◆ **Goal of the exercise**
Among the lines of data below, reproduce only those from the one with "nose: (342, 151)" through the one with "left knee: (112, 181)", exactly as they stand, both ends included.

------

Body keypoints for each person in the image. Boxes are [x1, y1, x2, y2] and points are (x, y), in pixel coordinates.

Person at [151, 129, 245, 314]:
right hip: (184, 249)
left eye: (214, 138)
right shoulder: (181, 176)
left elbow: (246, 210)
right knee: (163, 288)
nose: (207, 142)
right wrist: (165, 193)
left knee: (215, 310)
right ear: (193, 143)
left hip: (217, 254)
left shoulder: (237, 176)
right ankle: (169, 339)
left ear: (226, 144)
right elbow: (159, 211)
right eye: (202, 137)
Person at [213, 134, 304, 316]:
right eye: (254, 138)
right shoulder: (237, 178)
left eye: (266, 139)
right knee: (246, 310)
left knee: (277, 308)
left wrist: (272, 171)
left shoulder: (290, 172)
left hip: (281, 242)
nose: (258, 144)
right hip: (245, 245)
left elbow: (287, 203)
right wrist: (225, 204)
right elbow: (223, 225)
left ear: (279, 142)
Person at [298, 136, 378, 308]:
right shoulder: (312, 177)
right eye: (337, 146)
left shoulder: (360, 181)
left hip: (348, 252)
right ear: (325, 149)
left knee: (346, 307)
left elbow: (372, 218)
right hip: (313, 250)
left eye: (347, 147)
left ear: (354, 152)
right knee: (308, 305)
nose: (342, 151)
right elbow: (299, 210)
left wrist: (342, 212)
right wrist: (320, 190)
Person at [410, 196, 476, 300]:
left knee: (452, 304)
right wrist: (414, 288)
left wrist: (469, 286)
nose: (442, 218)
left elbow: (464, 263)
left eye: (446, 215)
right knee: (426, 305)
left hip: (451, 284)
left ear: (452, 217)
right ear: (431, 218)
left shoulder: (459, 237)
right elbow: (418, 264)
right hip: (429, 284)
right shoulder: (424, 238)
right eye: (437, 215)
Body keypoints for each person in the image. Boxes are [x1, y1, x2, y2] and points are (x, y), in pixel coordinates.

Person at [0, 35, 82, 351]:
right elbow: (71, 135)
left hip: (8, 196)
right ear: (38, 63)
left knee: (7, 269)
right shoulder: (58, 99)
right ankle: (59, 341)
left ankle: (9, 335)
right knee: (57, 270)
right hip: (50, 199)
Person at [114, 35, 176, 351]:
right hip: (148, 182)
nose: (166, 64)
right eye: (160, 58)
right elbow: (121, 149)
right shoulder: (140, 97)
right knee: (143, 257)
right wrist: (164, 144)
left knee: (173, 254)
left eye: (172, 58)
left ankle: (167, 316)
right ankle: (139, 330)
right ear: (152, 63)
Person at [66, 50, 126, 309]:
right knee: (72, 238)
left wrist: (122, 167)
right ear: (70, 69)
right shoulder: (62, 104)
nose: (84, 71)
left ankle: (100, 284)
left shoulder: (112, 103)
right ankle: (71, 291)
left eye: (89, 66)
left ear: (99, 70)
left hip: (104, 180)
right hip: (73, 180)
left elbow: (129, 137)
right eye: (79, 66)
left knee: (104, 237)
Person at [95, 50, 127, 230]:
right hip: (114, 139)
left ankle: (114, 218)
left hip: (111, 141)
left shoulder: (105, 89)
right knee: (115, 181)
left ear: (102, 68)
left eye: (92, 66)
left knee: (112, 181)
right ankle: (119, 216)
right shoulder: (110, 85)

------

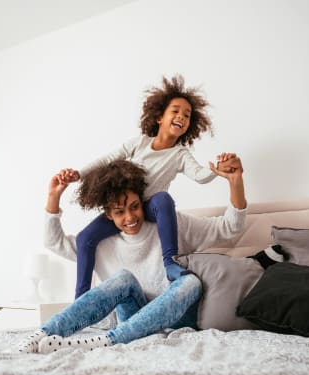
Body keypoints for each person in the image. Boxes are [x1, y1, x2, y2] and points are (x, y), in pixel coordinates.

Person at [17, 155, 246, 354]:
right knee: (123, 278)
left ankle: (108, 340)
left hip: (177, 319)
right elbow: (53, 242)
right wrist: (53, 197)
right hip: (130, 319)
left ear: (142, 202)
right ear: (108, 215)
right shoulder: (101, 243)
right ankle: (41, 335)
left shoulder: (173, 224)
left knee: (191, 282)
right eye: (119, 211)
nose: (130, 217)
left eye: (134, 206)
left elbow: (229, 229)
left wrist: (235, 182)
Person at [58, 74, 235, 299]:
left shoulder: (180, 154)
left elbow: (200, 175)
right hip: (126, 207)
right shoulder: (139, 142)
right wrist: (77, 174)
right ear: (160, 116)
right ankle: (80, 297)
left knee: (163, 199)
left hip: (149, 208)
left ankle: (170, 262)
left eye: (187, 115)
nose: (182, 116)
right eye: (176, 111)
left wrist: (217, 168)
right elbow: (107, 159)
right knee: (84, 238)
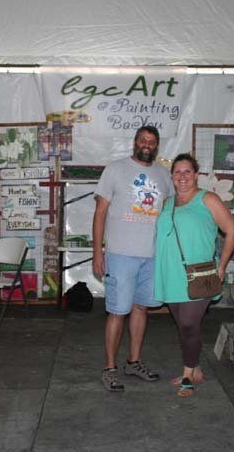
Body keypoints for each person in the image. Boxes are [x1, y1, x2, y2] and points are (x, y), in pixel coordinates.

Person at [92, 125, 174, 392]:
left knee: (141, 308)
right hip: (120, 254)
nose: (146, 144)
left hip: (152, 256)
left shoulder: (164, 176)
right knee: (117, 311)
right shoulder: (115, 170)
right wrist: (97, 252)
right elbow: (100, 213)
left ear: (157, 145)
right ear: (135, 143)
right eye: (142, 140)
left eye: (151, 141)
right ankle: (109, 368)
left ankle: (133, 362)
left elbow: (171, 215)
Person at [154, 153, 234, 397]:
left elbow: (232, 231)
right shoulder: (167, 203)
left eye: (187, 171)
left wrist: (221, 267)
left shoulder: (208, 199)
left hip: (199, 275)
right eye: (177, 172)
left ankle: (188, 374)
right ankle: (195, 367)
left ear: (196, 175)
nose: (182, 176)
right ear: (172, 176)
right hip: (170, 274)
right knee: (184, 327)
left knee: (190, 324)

------

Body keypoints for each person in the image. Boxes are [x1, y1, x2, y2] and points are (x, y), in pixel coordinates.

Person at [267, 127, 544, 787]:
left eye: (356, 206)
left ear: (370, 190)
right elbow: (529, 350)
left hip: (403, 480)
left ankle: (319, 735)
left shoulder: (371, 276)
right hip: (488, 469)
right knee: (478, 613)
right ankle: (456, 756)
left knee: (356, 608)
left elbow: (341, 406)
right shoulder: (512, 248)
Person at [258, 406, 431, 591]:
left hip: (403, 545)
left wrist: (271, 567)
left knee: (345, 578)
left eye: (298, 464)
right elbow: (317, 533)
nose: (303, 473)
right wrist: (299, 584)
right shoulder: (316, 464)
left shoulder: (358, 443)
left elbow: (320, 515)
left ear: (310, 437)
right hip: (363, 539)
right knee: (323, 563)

------

◆ **Expected answer**
nose: (342, 151)
right elbow: (299, 210)
left wrist: (342, 212)
right wrist: (320, 190)
Person at [410, 196, 476, 300]:
left knee: (452, 304)
right wrist: (414, 288)
left wrist: (469, 286)
nose: (442, 218)
left elbow: (464, 263)
left eye: (446, 215)
right knee: (426, 305)
left hip: (451, 284)
left ear: (452, 217)
right ear: (431, 218)
left shoulder: (459, 237)
right elbow: (418, 264)
right hip: (429, 284)
right shoulder: (424, 238)
right eye: (437, 215)
Body keypoints for each person in the image. Boxes are [x1, y1, x2, y2] and points are (x, y), in pixel coordinates.

Person at [0, 35, 82, 351]:
right elbow: (71, 135)
left hip: (8, 196)
right ear: (38, 63)
left knee: (7, 269)
right shoulder: (58, 99)
right ankle: (59, 341)
left ankle: (9, 335)
right knee: (57, 270)
right hip: (50, 199)
Person at [114, 35, 176, 351]:
right hip: (148, 182)
nose: (166, 64)
right eye: (160, 58)
right elbow: (121, 149)
right shoulder: (140, 97)
right knee: (143, 257)
right wrist: (164, 144)
left knee: (173, 254)
left eye: (172, 58)
left ankle: (167, 316)
right ankle: (139, 330)
right ear: (152, 63)
Person at [66, 50, 126, 309]:
right knee: (72, 238)
left wrist: (122, 167)
right ear: (70, 69)
right shoulder: (62, 104)
nose: (84, 71)
left ankle: (100, 284)
left shoulder: (112, 103)
right ankle: (71, 291)
left eye: (89, 66)
left ear: (99, 70)
left hip: (104, 180)
right hip: (73, 180)
left elbow: (129, 137)
right eye: (79, 66)
left knee: (104, 237)
Person at [95, 50, 127, 230]:
right hip: (114, 139)
left ankle: (114, 218)
left hip: (111, 141)
left shoulder: (105, 89)
right knee: (115, 181)
left ear: (102, 68)
left eye: (92, 66)
left knee: (112, 181)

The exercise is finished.